Updated 7:15 am, Tuesday, May 13, 2014


City park and recreation departments exist to promote recreational activity, foster community spirit and perform the routine maintenance that allows people to enjoy the great outdoor facilities their tax dollars pay for.

That said, too often the Oakland Parks and Recreation Department turns out to be the biggest obstacle to those goals.

The latest fiasco, reported by my Chronicle colleagues Phillip Matier and Andrew Ross, is about how the city lost a $150,000 Little League grant from the Oakland A’s to refurbish a baseball field at Bushrod Park in North Oakland.

In a nutshell, city officials said that they don’t have the resources to maintain the field properly and that its labor rules prohibit community members from doing the work. If that weren’t enough, the city’s park department proposed using the grant to reconfigure the field at Bushrod Park with high school dimensions.

It’s the third time the Athletics have donated money for baseball facilities and local officials have simply screwed things up.

Strike One: In 2008, the team donated $40,000 to the renovation of the baseball field at Ernie Raimondi Park in West Oakland. A beautiful regulation baseball field was laid out – and promptly forgotten. It has not been maintained and is no longer usable.

Strike Two: In March, years after the A’s donated their groundskeeper expertise and financial support to the volunteers who built Rickey Henderson Field for use by theOakland Technical High School baseball team, Oakland school officials said they would cut up the field to make room for an artificial turf soccer field.

Strike Three: The current fiasco at Bushrod Park.
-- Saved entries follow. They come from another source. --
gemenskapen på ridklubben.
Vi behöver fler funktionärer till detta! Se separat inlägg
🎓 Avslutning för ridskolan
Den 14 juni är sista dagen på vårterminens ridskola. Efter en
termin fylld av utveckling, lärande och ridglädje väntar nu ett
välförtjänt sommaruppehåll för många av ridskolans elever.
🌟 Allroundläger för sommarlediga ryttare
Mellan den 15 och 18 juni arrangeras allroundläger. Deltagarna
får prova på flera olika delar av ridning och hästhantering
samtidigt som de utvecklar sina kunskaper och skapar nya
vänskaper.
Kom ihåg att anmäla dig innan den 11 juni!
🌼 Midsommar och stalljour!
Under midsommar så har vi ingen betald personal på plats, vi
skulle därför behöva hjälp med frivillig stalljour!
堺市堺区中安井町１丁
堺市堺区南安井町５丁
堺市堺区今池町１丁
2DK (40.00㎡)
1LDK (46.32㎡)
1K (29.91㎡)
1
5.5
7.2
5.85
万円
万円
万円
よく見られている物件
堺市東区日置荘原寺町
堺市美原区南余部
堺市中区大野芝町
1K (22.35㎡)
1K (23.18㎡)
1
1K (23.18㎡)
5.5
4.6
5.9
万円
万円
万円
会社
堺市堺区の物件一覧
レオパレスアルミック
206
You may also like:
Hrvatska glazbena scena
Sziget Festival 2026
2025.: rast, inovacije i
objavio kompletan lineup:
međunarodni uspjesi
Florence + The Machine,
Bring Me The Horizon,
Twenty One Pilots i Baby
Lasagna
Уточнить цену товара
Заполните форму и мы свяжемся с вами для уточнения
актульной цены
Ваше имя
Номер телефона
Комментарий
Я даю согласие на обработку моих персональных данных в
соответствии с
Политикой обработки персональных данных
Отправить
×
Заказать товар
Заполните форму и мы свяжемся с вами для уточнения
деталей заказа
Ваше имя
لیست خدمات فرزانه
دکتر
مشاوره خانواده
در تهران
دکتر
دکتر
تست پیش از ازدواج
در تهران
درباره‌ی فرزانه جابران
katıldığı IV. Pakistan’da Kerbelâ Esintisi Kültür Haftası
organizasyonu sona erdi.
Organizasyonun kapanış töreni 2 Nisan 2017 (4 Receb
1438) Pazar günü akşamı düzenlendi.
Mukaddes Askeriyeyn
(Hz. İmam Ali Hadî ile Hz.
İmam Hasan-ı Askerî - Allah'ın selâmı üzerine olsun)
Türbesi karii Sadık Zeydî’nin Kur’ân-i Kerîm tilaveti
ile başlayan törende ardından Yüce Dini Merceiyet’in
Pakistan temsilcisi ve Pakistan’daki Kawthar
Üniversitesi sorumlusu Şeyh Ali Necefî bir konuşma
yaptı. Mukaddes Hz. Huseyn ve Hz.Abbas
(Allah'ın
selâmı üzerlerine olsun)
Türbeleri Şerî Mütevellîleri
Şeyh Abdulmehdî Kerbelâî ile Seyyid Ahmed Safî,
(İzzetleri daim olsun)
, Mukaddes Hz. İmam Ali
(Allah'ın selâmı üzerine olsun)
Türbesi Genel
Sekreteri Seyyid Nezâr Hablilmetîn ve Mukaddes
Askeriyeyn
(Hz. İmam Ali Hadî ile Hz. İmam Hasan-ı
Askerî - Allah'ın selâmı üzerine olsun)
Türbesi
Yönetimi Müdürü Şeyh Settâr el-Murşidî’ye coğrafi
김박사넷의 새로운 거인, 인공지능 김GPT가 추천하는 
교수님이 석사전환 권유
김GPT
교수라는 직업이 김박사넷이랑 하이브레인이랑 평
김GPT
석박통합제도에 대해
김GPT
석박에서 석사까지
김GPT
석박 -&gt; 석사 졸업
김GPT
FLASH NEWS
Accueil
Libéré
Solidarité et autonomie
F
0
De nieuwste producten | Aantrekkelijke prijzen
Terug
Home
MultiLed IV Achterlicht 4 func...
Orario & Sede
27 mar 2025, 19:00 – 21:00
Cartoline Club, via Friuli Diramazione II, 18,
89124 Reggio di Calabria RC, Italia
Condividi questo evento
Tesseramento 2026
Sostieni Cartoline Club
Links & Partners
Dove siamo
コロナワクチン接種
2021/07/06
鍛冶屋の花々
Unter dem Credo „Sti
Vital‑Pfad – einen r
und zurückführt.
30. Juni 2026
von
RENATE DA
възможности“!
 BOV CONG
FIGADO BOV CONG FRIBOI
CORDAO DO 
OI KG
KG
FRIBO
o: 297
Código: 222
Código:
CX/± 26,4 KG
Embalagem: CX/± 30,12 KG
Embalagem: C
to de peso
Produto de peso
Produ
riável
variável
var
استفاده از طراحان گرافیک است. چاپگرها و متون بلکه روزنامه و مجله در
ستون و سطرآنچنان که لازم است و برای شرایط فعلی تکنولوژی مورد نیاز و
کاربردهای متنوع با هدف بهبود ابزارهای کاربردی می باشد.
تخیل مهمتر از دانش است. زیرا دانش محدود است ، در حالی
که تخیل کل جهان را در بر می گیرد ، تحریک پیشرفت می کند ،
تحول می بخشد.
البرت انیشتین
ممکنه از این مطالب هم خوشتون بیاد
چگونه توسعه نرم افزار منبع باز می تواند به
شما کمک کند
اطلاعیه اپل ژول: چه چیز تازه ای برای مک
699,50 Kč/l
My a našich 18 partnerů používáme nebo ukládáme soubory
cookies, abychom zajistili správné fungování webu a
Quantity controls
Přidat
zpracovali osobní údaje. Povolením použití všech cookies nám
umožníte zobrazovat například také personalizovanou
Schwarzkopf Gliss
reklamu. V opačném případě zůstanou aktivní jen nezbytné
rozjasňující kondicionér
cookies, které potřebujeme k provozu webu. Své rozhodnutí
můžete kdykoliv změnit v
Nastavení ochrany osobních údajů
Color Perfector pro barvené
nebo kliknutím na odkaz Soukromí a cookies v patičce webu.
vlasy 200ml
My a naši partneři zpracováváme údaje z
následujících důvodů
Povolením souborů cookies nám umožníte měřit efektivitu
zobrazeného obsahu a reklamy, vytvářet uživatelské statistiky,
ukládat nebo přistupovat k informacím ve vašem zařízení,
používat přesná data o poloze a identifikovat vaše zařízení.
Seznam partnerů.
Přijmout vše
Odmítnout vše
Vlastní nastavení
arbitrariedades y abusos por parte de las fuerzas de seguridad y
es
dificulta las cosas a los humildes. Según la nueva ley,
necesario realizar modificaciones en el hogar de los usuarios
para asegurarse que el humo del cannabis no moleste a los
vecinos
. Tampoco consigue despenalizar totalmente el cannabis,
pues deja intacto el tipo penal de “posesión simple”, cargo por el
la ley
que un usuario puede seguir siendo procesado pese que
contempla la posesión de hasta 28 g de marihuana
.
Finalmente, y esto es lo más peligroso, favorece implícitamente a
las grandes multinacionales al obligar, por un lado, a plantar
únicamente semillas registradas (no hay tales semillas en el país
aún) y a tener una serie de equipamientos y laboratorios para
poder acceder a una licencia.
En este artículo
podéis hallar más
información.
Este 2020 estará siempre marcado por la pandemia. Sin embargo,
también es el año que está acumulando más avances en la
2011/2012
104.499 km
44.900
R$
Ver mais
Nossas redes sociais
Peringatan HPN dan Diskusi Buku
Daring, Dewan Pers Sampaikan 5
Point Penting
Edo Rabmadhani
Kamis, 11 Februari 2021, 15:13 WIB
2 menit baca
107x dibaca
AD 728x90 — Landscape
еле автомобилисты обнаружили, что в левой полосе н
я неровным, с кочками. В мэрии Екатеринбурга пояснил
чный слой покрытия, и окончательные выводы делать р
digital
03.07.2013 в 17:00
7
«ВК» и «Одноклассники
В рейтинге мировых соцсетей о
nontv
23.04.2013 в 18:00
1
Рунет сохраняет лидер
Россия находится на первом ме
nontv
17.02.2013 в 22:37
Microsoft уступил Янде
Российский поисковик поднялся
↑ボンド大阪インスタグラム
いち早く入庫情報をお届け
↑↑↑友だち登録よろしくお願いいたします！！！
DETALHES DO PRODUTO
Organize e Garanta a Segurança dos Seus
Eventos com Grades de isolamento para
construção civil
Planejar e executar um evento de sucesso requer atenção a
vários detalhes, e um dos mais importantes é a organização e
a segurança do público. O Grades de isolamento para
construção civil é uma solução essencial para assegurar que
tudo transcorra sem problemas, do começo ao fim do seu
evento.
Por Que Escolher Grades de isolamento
It’s no wonder the team withdrew its grant and instead offered the donation to the city of Richmond, which apparently doesn’t follow Oakland’s laborious process. They accepted the money, planned on using it immediately, and have scheduled a ballgame and celebration at Martin Luther King Jr. Park at the end of this month.


Lure of Richmond

Perhaps the A’s should be looking at Richmond as a place for a new ballpark. It’s a city with a redeveloped waterfront – and a possible corporate sponsor: Chevron Field. I kind of like that.

Unfortunately, Oakland’s shortcomings don’t end with the parks department’s handling of gifts and baseball fields.

Less than two weeks ago, the operators of the city-owned Feather River Camp near Quincy (Plumas County) noted that they’d run the camp for the past decade without a contract with city officials.

The camp is in rough shape, and even when bond monies are available, they are often allocated to the things the camp needs least, said Robert Pokorny, a native Oakland resident who’s vacationed there since he was a child.

Mayor Jean Quan “was a good friend of the camp when she was a City Council member and now it seems like the recreation department is controlling her,” he said.

In the past two years, the city has stopped sponsoring the summer camp for inner-city kids.

At the Oakland Aquatics Center, the nonprofit Artemis Rowing program, after years of asking, has just been granted access to city locker, restroom and shower facilities – and it took a council member’s intervention to accomplish it.

Like Feather River, the program is geared to introducing inner-city youths to a recreational sport within their grasp but currently beyond their worldview.

If it is nothing else, Oakland is a city of volunteers and volunteerism. There are water preservation efforts, volunteer community cleanups at Lake Merritt, volunteer readers in schools and lots of efforts on behalf of children. Volunteers built the bike trail at Joaquin Miller Park, hold cleanup events at Lake Merritt, and tend the roses in the Rose Garden. The city can’t operate without them.

Let community step in

If Oakland’s Parks and Recreation Department doesn’t have the resources, personnel or funding to maintain the parks, ball fields and recreational facilities, then step aside and let the community figure out a way.

Oakland residents should not have to go without because there is a government agency that lacks the common sense to know how to accept a free and clear $150,000 grant.

And on top of that, when employee unions have such a grip on government that its labor rules can dictate the rules around community volunteer efforts, there is something seriously wrong with the way this city is run – and genuine concerns about who actually runs it.